The infant mortality rate in the state is as high as 69 deaths 1,000 live births. Some 60 percent of infant deaths are neo-natal. Only 52 percent children are fully immunized. Some 78 percent of children are anemic and 59 percent below three years of age are underweight.

More than 60,000 deaths occur every year due to tuberculosis in Jharkhand. Prevalence of leprosy is 10 per 10,000. HIV and AIDS pose another rising threat.

The state has only 3,958 health sub-centers whereas the requirement is of 6,043. Interestingly, among the sub-centers, only 1,736 have their own building, according to Bulletin of Rural Health Statistics in India 2012, released by the federal Ministry of Health and Family Welfare.

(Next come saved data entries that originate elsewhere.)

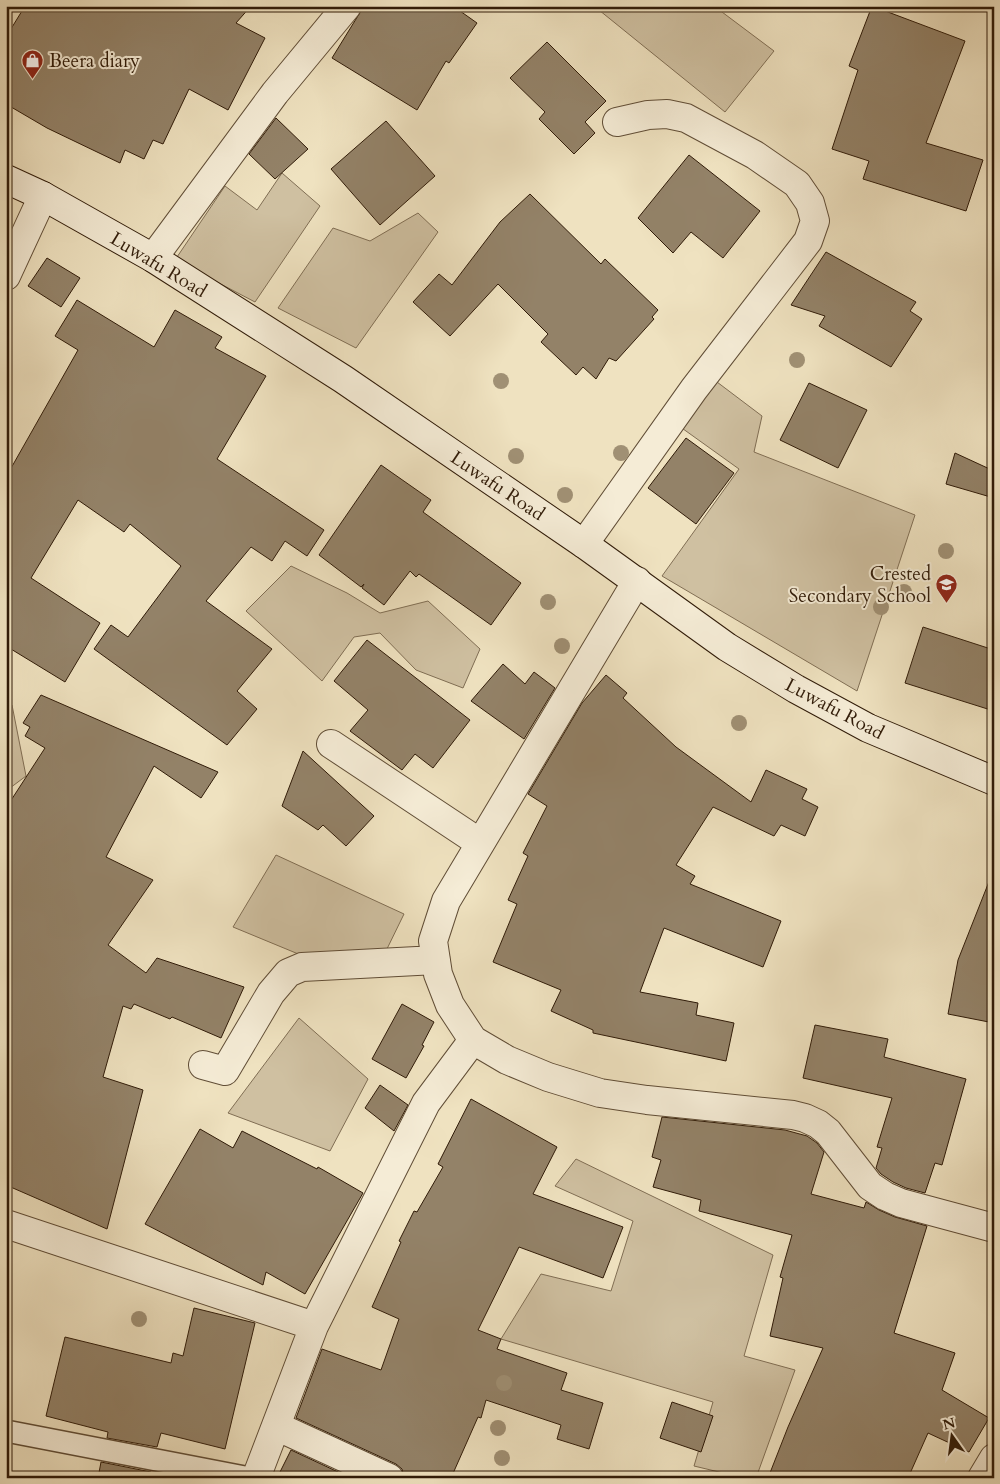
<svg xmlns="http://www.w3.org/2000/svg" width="1000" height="1484" font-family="Cardo,serif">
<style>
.green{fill:#cfc0a1;stroke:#806e54}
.building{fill:#938268;stroke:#301b08}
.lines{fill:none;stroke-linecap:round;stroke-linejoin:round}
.lane-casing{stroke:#604d36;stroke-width:24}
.street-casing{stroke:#604d36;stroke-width:30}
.secondary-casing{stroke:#301b08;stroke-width:30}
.lane{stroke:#f5ecd6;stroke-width:21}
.street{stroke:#f5ecd6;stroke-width:28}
.secondary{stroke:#f5ecd6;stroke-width:28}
.tree{fill:#a09074}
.labels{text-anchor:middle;stroke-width:4;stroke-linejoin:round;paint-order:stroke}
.poi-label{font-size:19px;fill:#301b08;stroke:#f5ecd6;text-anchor:start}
.street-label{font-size:19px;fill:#301b08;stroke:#f5ecd6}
</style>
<rect width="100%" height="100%" fill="#efe2c0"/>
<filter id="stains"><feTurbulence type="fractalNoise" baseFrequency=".004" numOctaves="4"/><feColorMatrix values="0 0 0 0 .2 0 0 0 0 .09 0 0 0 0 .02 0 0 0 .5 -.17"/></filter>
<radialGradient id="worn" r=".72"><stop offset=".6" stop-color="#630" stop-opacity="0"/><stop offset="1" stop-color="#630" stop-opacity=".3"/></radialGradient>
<!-- green -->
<path class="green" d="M 594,6 L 714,6 L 774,51 L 725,112 Z
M 282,173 L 320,206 L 255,302 L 175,260 L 225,186 L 257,210 Z
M 418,213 L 438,232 L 356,348 L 278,308 L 333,228 L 370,241 Z
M 717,382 L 762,416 L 754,452 L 915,515 L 857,691 L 662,576 L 739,469 L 679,426 Z
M 291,566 L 347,593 L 380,613 L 428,601 L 480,649 L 463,688 L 416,670 L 380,633 L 354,637 L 322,681 L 246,611 Z
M 6,701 L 12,705 L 26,776 L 6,791 Z
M 276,855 L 404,914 L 384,955 L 308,958 L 233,927 Z
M 299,1018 L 368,1079 L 330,1151 L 228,1113 Z
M 576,1159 L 773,1255 L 744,1356 L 795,1370 L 756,1478 L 744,1478 L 694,1466 L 713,1402 L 501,1339 L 541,1274 L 611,1291 L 633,1221 L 555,1186 Z"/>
<!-- building -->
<path class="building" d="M 25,6 L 251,6 L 236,23 L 265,38 L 228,110 L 189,89 L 163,144 L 153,140 L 144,159 L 125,150 L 120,163 L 47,128 L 6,104 L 6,37 Z
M 364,6 L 453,6 L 477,23 L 449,63 L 446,61 L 417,110 L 332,58 Z
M 872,6 L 965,41 L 926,143 L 983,160 L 966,211 L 863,179 L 869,161 L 832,149 L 858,70 L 849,66 Z
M 547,42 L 606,101 L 585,122 L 595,133 L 574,154 L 539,119 L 545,112 L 510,78 Z
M 276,118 L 308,149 L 275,179 L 249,154 Z
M 386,121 L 435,176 L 380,225 L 331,169 Z
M 689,155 L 760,211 L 723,258 L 691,232 L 673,253 L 638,218 Z
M 530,194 L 601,264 L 605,259 L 658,310 L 652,317 L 654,319 L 616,361 L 609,358 L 596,379 L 583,367 L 576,375 L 541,342 L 548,334 L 498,284 L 450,336 L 413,302 L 439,274 L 452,285 L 500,222 Z
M 826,252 L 916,302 L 910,311 L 922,319 L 891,367 L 819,326 L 825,316 L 791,305 Z
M 47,258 L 80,278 L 61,307 L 28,286 Z
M 77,300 L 154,347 L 175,310 L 222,337 L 215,348 L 266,376 L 217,459 L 324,530 L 307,556 L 285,541 L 272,561 L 251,547 L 206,601 L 272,649 L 237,691 L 257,709 L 227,745 L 94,649 L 111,625 L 128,637 L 181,566 L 130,524 L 124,532 L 78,500 L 31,578 L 100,623 L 65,682 L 6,646 L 6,477 L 78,350 L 55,336 Z
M 809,383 L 867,410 L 838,468 L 780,440 Z
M 686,438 L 734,473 L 696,524 L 648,488 Z
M 955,453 L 994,471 L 994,498 L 946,484 Z
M 381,465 L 431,500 L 423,512 L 521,583 L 491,625 L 419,574 L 416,577 L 410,571 L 384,605 L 362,588 L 364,584 L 361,587 L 319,555 Z
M 923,627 L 994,650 L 994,711 L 905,683 Z
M 367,640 L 470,720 L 433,768 L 415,754 L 402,770 L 350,731 L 368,710 L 334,681 Z
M 503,664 L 525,684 L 534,672 L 555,688 L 524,739 L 471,701 Z
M 606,675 L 627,693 L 623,698 L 676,747 L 751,802 L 766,770 L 807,789 L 802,799 L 818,807 L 805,836 L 781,825 L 774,836 L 713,807 L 676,865 L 695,876 L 690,884 L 781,921 L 763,967 L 664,928 L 640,992 L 698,1003 L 696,1015 L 734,1023 L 726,1061 L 593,1033 L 593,1030 L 551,1011 L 561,990 L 493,962 L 517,904 L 508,900 L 528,856 L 523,853 L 547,806 L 528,794 L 582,703 Z
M 41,695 L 218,772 L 201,798 L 154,766 L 106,857 L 153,880 L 108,945 L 146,973 L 157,958 L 244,987 L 221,1038 L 172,1017 L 170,1019 L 134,1004 L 131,1009 L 123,1006 L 103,1077 L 143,1090 L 107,1229 L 6,1185 L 6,808 L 45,748 L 25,736 L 30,727 L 23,723 Z
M 303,751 L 374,816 L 346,846 L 323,825 L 318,830 L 282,806 Z
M 992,874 L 994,875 L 994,1023 L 948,1014 L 958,960 Z
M 402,1004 L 434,1022 L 422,1045 L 424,1046 L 406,1078 L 372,1059 Z
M 815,1025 L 888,1039 L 884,1057 L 966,1079 L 942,1165 L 935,1163 L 925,1193 L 906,1188 L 893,1182 L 881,1174 L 876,1168 L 882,1148 L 877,1147 L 892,1098 L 803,1078 Z
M 380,1085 L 408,1105 L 394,1131 L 365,1108 Z
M 471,1099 L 557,1147 L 533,1194 L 623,1227 L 603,1278 L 519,1247 L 478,1330 L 501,1339 L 497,1349 L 567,1373 L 561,1390 L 603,1403 L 589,1449 L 557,1439 L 561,1425 L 486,1400 L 481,1418 L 478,1417 L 451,1478 L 404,1478 L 402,1469 L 396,1464 L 296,1418 L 322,1349 L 381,1370 L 399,1319 L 372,1307 L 401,1242 L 399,1241 L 414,1211 L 417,1212 L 443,1167 L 438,1164 Z
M 662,1117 L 785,1130 L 807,1136 L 817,1143 L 824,1152 L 811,1194 L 864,1208 L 866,1202 L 879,1210 L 895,1217 L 927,1226 L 894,1333 L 955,1353 L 942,1390 L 989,1418 L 969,1452 L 928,1433 L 908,1478 L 768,1478 L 788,1427 L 823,1348 L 770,1336 L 783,1278 L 780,1277 L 792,1235 L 699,1211 L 701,1200 L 653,1187 L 661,1160 L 652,1157 Z
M 200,1129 L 233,1148 L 242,1131 L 317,1169 L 318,1167 L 363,1193 L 305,1294 L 266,1272 L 263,1285 L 145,1224 Z
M 194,1308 L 255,1323 L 225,1449 L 161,1433 L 157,1447 L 107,1438 L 108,1432 L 46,1416 L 65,1337 L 171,1363 L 173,1353 L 183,1356 Z
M 672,1402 L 713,1416 L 701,1452 L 660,1438 Z
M 291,1450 L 351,1478 L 277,1478 Z
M 101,1462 L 151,1472 L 150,1478 L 98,1478 Z"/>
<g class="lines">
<defs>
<path id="lane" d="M 6,1431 L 250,1478"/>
<path id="street" d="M 153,258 L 275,93 L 347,6
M 6,276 L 43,196
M 584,544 L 694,389 L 808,241 L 815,221 L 810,203 L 797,184 L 755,155 L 686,118 L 667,114 L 648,115 L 617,122
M 331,744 L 480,843
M 473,1040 L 507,1060 L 548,1077 L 600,1093 L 647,1100 L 793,1115 L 805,1118 L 818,1124 L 828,1132 L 870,1186 L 885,1196 L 901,1203 L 994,1228
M 203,1065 L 225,1071 L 271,993 L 288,973 L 302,967 L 436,960
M 6,1224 L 314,1326
M 276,1426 L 389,1478
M 256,1478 L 314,1326 L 426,1103 L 473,1040 L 450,1005 L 438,974 L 433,941 L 446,901 L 637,581
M 982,1478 L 994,1458"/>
<path id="secondary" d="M 6,179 L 43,196 L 153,258 L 343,379 L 584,544 L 727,647 L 796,689 L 868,728 L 994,781"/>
</defs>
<!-- lane casing -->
<use href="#lane" class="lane-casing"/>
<!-- street casing -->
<use href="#street" class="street-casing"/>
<!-- secondary casing -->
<use href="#secondary" class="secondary-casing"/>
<!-- lane -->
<use href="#lane" class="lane"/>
<!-- street -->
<use href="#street" class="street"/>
<!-- secondary -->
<use href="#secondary" class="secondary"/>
</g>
<!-- trees -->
<g class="tree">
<circle cx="797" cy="360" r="8"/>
<circle cx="501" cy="381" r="8"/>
<circle cx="621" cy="453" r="8"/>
<circle cx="516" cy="456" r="8"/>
<circle cx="565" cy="495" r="8"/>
<circle cx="946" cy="551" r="8"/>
<circle cx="904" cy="592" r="8"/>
<circle cx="548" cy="602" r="8"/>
<circle cx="881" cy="607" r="8"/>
<circle cx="562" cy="646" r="8"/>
<circle cx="739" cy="723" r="8"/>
<circle cx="139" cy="1319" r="8"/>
<circle cx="504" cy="1383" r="8"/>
<circle cx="498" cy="1428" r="8"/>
<circle cx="502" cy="1458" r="8"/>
</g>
<!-- icons -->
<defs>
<symbol id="shop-pin" viewBox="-11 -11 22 30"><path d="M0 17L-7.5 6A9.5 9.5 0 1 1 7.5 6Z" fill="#8f2418" stroke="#f5ecd6"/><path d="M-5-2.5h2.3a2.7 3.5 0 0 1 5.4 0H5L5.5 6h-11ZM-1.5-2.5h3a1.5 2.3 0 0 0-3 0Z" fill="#fff"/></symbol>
<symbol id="school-pin" viewBox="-11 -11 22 30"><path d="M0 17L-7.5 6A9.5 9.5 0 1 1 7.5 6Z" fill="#8f2418" stroke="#f5ecd6"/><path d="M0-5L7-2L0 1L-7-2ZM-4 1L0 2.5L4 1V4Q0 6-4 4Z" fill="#fff"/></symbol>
</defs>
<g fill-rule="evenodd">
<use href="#shop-pin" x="20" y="48" width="25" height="34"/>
<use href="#school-pin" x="934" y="572" width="25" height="34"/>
</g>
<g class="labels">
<!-- poi labels -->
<g class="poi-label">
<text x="49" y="67">Beera diary</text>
<text x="931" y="580" text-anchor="end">Crested<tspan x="931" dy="22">Secondary School</tspan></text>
</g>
<!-- street labels -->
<g class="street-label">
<text transform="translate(159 264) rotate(31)" y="7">Luwafu Road</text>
<text transform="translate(498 485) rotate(34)" y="7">Luwafu Road</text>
<text transform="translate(835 708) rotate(28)" y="7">Luwafu Road</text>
</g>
</g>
<!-- margin -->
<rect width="1000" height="1484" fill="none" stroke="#efe2c0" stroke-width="25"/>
<rect x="8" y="8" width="985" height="1469" fill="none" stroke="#301b08" stroke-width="2.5"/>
<rect x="12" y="12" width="975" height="1459" fill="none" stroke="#301b08"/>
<!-- north arrow -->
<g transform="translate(952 1436) rotate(346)" stroke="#f5ecd6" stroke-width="4" paint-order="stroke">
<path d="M0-4L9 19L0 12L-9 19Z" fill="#301b08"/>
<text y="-8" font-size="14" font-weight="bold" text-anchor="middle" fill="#301b08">N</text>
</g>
<rect width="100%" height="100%" filter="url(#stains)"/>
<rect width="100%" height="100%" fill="url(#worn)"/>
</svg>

Jharkhand also suffers from an acute shortage of healthcare personnel. The existing 194 community health centers have only 22 physicians, 61 gynecologists and 19 pediatricians.

The proposed medical college is the Church’s response to this situation, the director said.

The first Christian missionaries to arrive in Jharkhand were the Lutherans in 1845 followed by the Anglicans in 1868. Catholics came in 1869. One of the successful Catholic missionaries was Father Constant Lievens SJ who came in 1885. The Belgian Jesuit is now a Servant of God, the first in the four-stage canonization process.

Fr. John Baptist Hoffmann, another Jesuit, was the brain behind the enactment of the Chotanagpur Tenancy Act, 1908, to prevent tribal land alienation. In 1909 he started the Catholic Cooperative Credit Society, which became the backbone of the tribal community’s economic life. Missionaries thereafter have continued working for the all round development of the tribal, the poor, marginalized and neglected ones of society.